Узник «Черной Луны» (Дышев) - страница 64

– А тут вообще – кормят? – кашлянув, спросил я не из-за чувства голода, а чтобы как-то законтачиться с коллективом.

– Дождешься, – пробурчало в полумраке.

– Ты что – сюда жрать пришел? – отозвался еще один.

– Я не пришел – меня привели, – попытался я поддержать разговор.

– Вот и сиди.

Да, это не сизо. Там отношения более семейные. Так и называются: семьи, по три-четыре человека, вместе питаются, «дачки» делят, «куреху», общаются… А тут – дрянь компания, хоть бы одна сволочь слово человеческое высказала. Мелкая шушера, мародеры.

«Зачерствею здесь, как тюремная горбуха», – подумал я. Решил улечься и ни о чем не думать. Все – гнусно. Я тосковал и старался не вспоминать, как глупо и дешево попался. Потомок декабристов закончил свой путь в вонючем молдавском околотке.
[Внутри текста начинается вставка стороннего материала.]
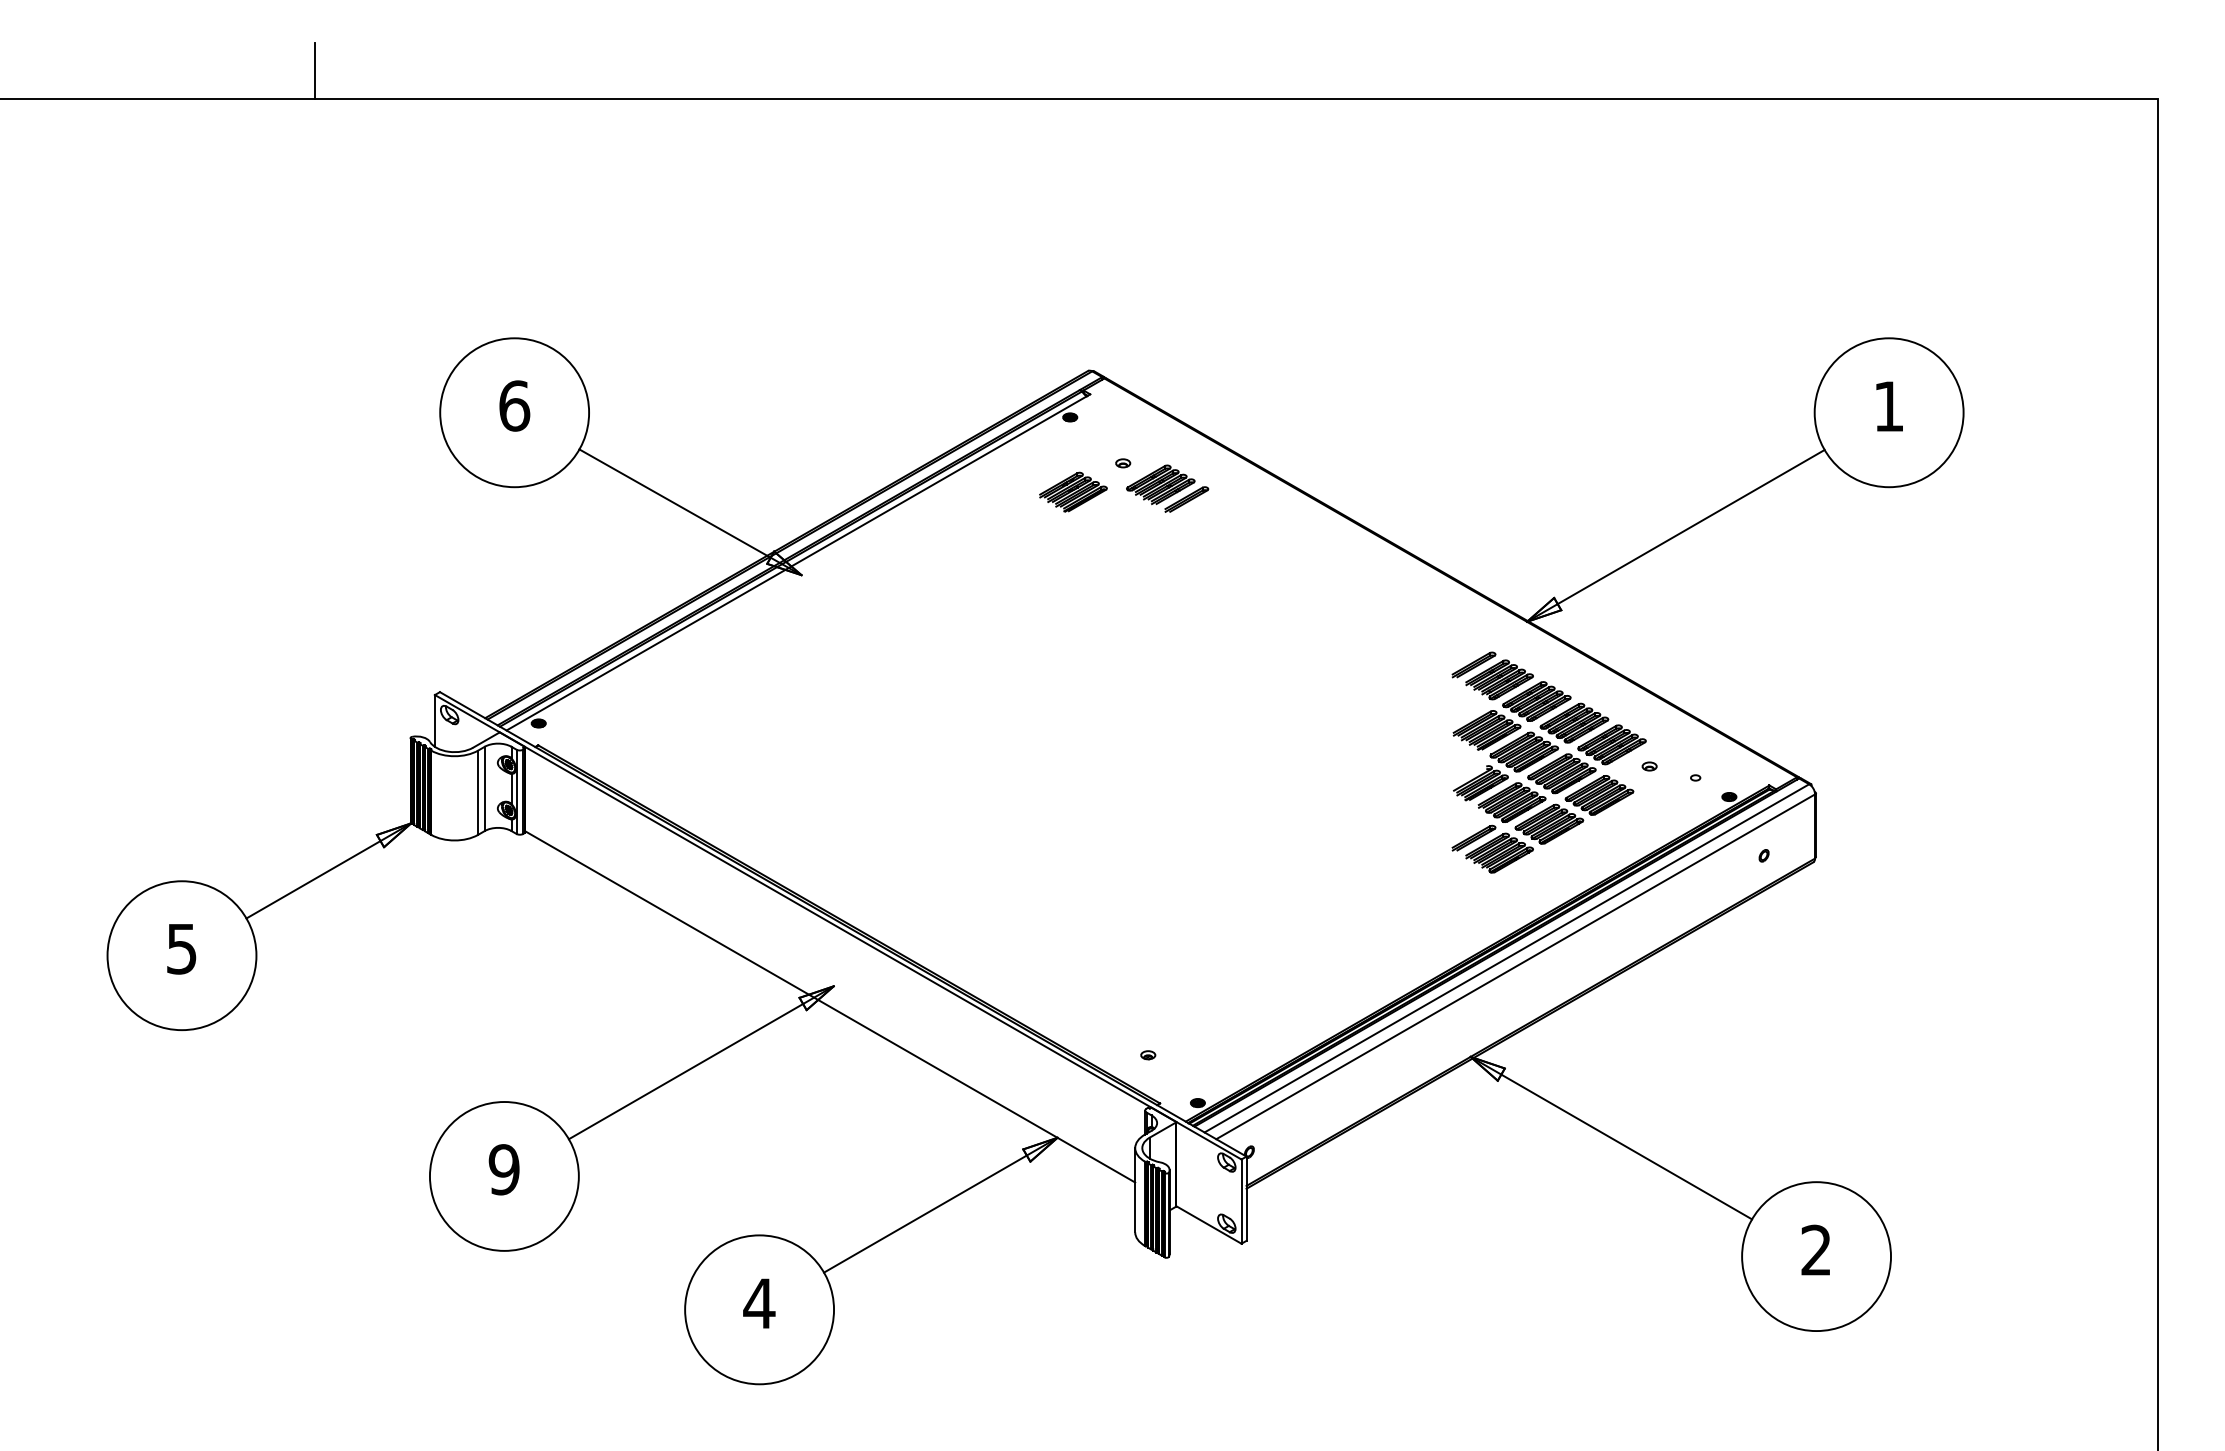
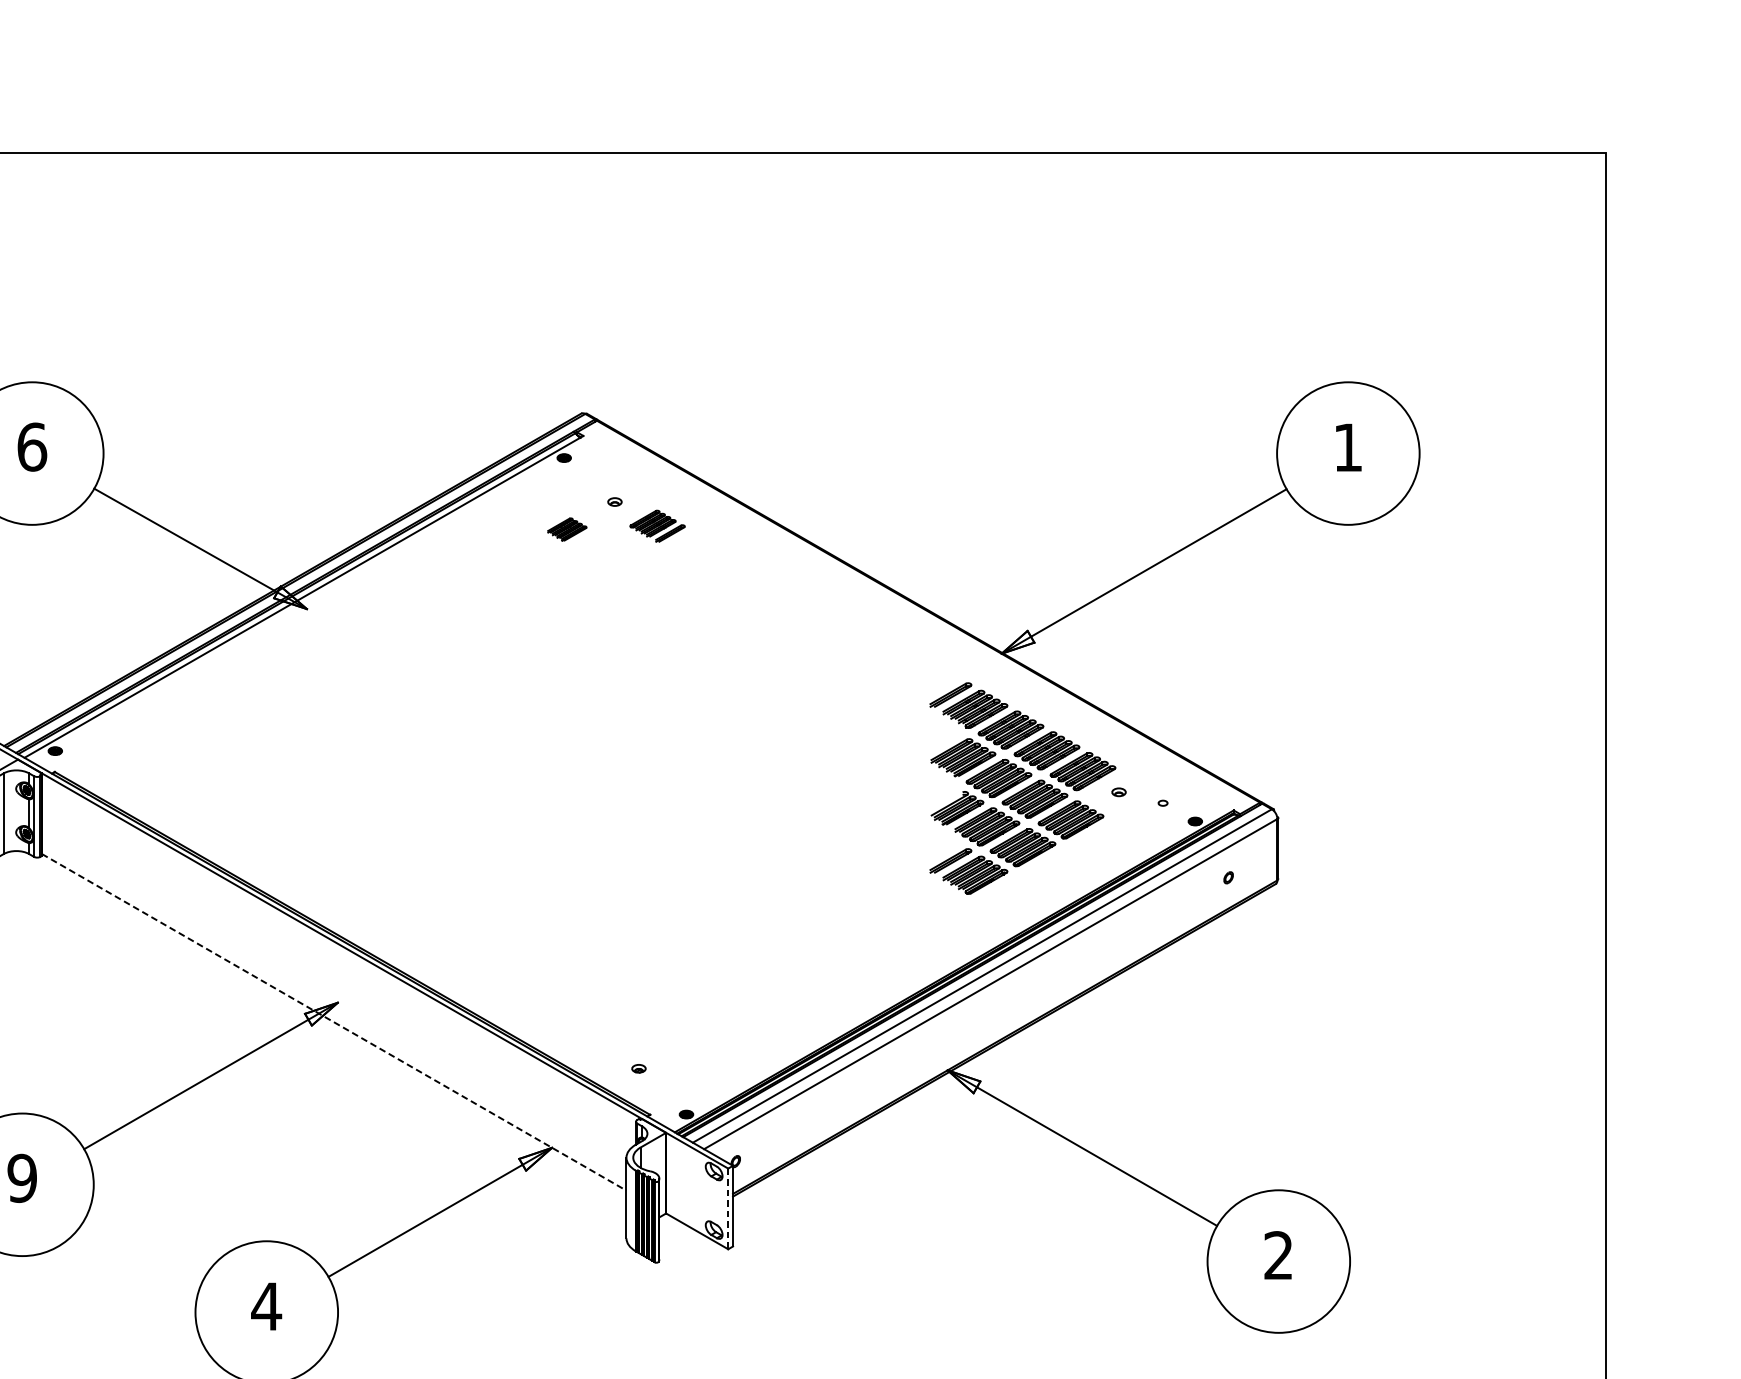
part: (1167, 488) -> (657, 526), size x0.7
part: (1073, 491) -> (567, 528), size x0.6
line: (830, 1006) -> (334, 1022), solid -> dashed
line: (1241, 1202) -> (728, 1209), solid -> dashed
Соблюдая при этом исконную семейную традицию…

В этот вечер я, наверное, и окочурился бы от огорчения: уж слишком беспощадно и жестоко трепала меня судьба в последние дни, сплошная череда фатального невезения. Крах. «Вскрытие вен покойного доказало, что умер он от потери крови».

На мое счастье – увы, я еще не знал, как и чем оно обернется, – завизжала дверь, кто сидел – отличит этот звук от тысячи других (хотя у каждой двери свой характер). В проеме стоял охранник – пожилой дядя в милицейской форме союзного образца и при старшинских погонах.

– Врачи есть? – спросил он.

Камера не отреагировала.

– Врач не врач, а за фельдшера сработать могу, – сказал я и не соврал – война, спасибо, научила.

– Пошли за мной! Руки за спину.

Я с удовольствием покинул мародеров, потому что догадывался: рано или поздно – все равно пришлось бы их метелить.

– Там у одного кровь идет горлом – посмотришь.

Я в нерешительности остановился: дело серьезное, тут в лазарет класть.

– Чего встал? – рыкнул старшина.

Но возвращаться уже не хотелось.

Он открыл камеру. На нарах лицом вниз лежал человек. Изо рта на нары, пол натекла лужица крови.

– Откантовали бедолагу, – вздохнул за моей спиной старшина. – Ты, если чего надо будет, стукни.

«Гроб!» – хотелось сказать мне со злостью. Жалостливый нашелся!

Я подошел к лежащему и еле сдавил крик. В бесчувственном, изуродованном побоями человеке я узнал Скокова. Ошибиться было нельзя: черные волосы, брови вразлет, сейчас разбитые и окровавленные, те же усы, глаза. Только лицо – изможденное и постаревшее; перевернул его на спину – он был в обмороке. Я бросился к двери, стал барабанить. Заглянул старшина.

– Ну чего, как он?

– Надо хотя бы полотенце, нашатырный спирт, одеяло. Чаю горячего…

– Сейчас принесу.

И он действительно принес все, что я просил, и даже сказал, что чай тоже будет.